環境に放り込まれた異物で人と人との関係が揺らいでいく展開や、真っ暗な窓の向こうからスモークにまぎれて吸血鬼が飛んでくるシーンは「キング映画を見てるぞ!」感があるし、マーク少年の部屋の壁に一九三〇年代ユニバーサルホラーのポスターが張ってあったり、黒幕である吸血鬼がつるつる頭にネズミのような尖った前歯を持つ「ノスフェラトゥ系」のドイツ人だったりと、ホラー映画ファンにはニヤリとできるネタも多い。
『吸血鬼ドラキュラ』を参考にしつつも、冒頭が未来のグァテマラだったり、レンフィールド枠であるリチャード・K・ストレイカーが大きく動いていたりと、全然違うところは全然違うのも面白い。特にストレイカーを演じるジェームズ・メイソン氏はドラキュラを演じられる程の気品があり、序盤から中盤までのサスペンスを引っ張るメインヴィランとして申し分ない。デヴィッド・ソウル氏演じる主人公のベンも、終盤で見せるアクションは鬼気迫るものがあった。

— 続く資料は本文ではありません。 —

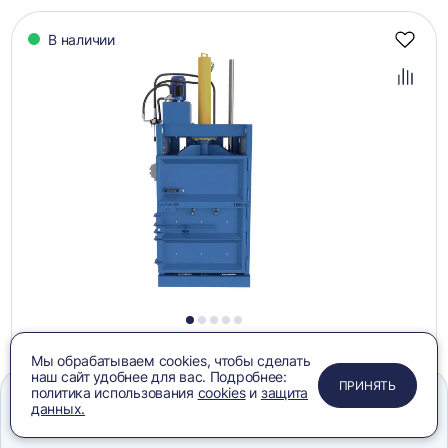
В наличии
Добав
в
избра
Добав
в
сравн
1
2
3
4
5
Пресс PZO-10 SLF (ПГП-10), 220В
Мы обрабатываем cookies, чтобы сделать
355 485 ₽
наш сайт удобнее для вас. Подробнее:
ПРИМЕНИТЬ
ЗАКРЫТЬ
ЗАКРЫТЬ
ЗАКРЫТЬ
ПРИНЯТЬ
политика использования
cookies
и
защита
данных.
ЗАПРОСИТЬ КП
Добави
Меню
Сравнение
Избранное
Корзина
Поиск
в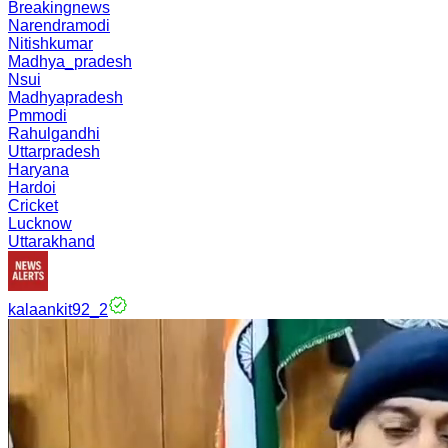
Breakingnews
Narendramodi
Nitishkumar
Madhya_pradesh
Nsui
Madhyapradesh
Pmmodi
Rahulgandhi
Uttarpradesh
Haryana
Hardoi
Cricket
Lucknow
Uttarakhand
kalaankit92_2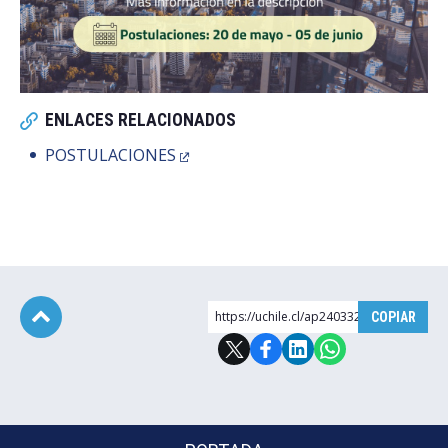
ENLACES RELACIONADOS
POSTULACIONES
https://uchile.cl/ap240332
COPIAR
Subir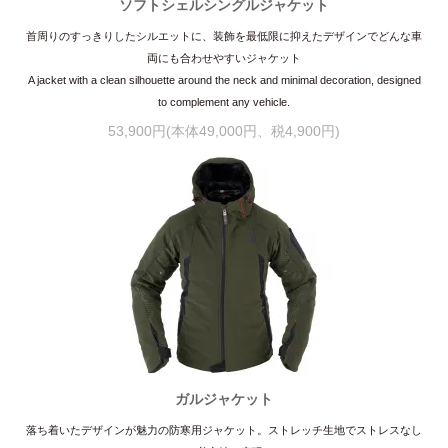
ソフトシェルシングルジャケット
首周りのすっきりしたシルエットに、装飾を最低限に抑えたデザインでどんな車
両にも合わせやすいジャケット
A jacket with a clean silhouette around the neck and minimal decoration, designed
to complement any vehicle.
53,900円(本体49,000円、税4,900円)
ガルジャケット
落ち着いたデザインが魅力の防寒用ジャケット。ストレッチ生地でストレスなし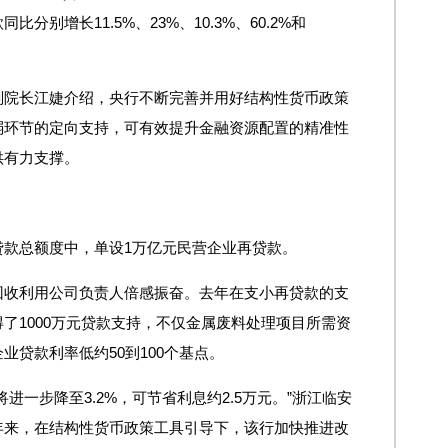
别增长11.5%、23%、10.3%、60.2%和
副院长江婕介绍，央行不断完善并用好结构性货币政策
弱环节的定向支持，可有效提升金融资源配置的精准性
供有力支撑。
贷款总额度中，单设1万亿元民营企业再贷款。
回收利用公司负责人倍感振奋。去年在支小再贷款的支
了1000万元贷款支持，不仅金属废料处理项目所需资
贷款利率低约50到100个基点。
进一步降至3.2%，可节省利息约2.5万元。”浙江临安
年来，在结构性货币政策工具引导下，该行加快推进改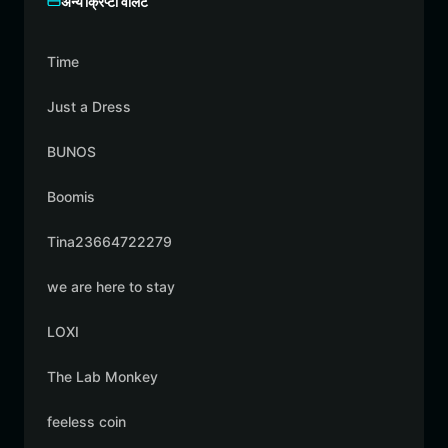
अन्य क्रिप्टो वॉलेट
Time
Just a Dress
BUNOS
Boomis
Tina23664722279
we are here to stay
LOXI
The Lab Monkey
feeless coin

ただし映画の構成的に見ると、序盤の一時間くらいは完全にいつものキング映画で、中盤の一時間くらいで吸血鬼が暗躍し始めてセイラムズロットが揺るぎ始め、終盤の一時間で人間VS吸血鬼が展開する、と少々いびつだ。
そのため、吸血鬼映画を見ようと思って手に取ると、一時間半~二時間かかるセットアップがかったるく感じてしまうだろう。かといって、原作でねっとりと描きこまれた「環境に染み込んだ悪意によって、田舎町が少しずつ闇の中に沈んでいく」という恐怖も、四時間に収めるだけでも大変だったところを三時間の尺に縮めたため、上手く描けているとはいえない。ゆえにキング作品としてもいまいち。
結果として、「キング作品って映画にするといまいちだよねー」の一作になってしまった感がある。

なお、この作品には一一〇分の日本公開版があるので、そちらを先に見ていると、完全版の評価が相対的にあがるかもしれない。一一〇分は本当に凄まじい短縮振りだから。
いずれにしても、本作の真の恐怖を体験したければ、原作を読もう。